Crash Diets May Not Be So Bad, Australian Study Finds


The widely held belief that we’re less likely to regain weight when we lose it gradually rather than quickly is not true, according to an Australian study published last week. The study found that keeping off the pounds over the long haul is difficult regardless of how quickly the weight is initially lost, although people are more likely to achieve their target weight  — and to do so more rapidly — when calories are severely restricted.

The research, published in medical journal The Lancet Diabetes and Endocrinology, contradicts international guidelines which recommend losing weight gradually in order to keep it off for good.

Nutrition experts have long warned of the dangers of crash diets as they lack a broad range of nutrients essential for health.

During the study, 200 obese adults followed either a 12-week rapid weight loss plan or a 36-week gradual programme.

Those on the rapid loss scheme ate only a food substitute of between 450 and 800 calories each day. The gradual dieters had their calorie intake reduced by 500 calories a day from the recommended 2 500 for men and 2 000 for women.

Participants who lost more than 12.5 percent of their body weight were then put on a three-year weight maintenance diet.

Four out of five crash dieters reached their target weight, compared with just half of those dieting more slowly.

And the crash dieters were no more likely to put the weight back on. In fact both groups regained around 71 percent of what they had lost within three years.

Katrina Purcell, dietician and study author, said: “Guidelines recommend gradual weight loss for the treatment of obesity, reflecting the widely held belief that fast weight loss is more quickly regained. However, our results show achieving a weight loss target of 12.5 percent is more likely, and drop-out is lower, if losing weight is done quickly.”

The study was led by Professor Joseph Proietto of the University of Melbourne in Australia. The researchers claimed the crash dieters were more successful because rapid weight loss gave them more incentive to keep going. Eating food substitutes was also easier than simply reducing calories.

However they warned it was “impossible” for crash dieters to get all the nutrients they needed and said they also had to take medically approved supplements.
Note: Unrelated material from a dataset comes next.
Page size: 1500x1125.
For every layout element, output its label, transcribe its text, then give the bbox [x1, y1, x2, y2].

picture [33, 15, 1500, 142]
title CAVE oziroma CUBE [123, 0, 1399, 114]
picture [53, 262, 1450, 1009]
Other experts were cautious about the findings. They pointed out that fad crash diets such as the cabbage soup or juice diets could be dangerous.

Professor Naveed Sattar of the University of Glasgow also expressed concern at the findings.

He said even the study’s gradual dieters lost weight too quickly in his view. “One must remember that weight gain in many who are obese has occurred over years and reversal may need to be relatively slow so that the brain and systems that regulate appetite have time to reset,” he said.

The study, which started in 2008, used Nestle’s Optifast as the food substitute for the crash dieting group. Professor Proietto was chairman of the firm’s Optifast medical advisory committee from 2005 to 2010. However, the research was not commercially sponsored.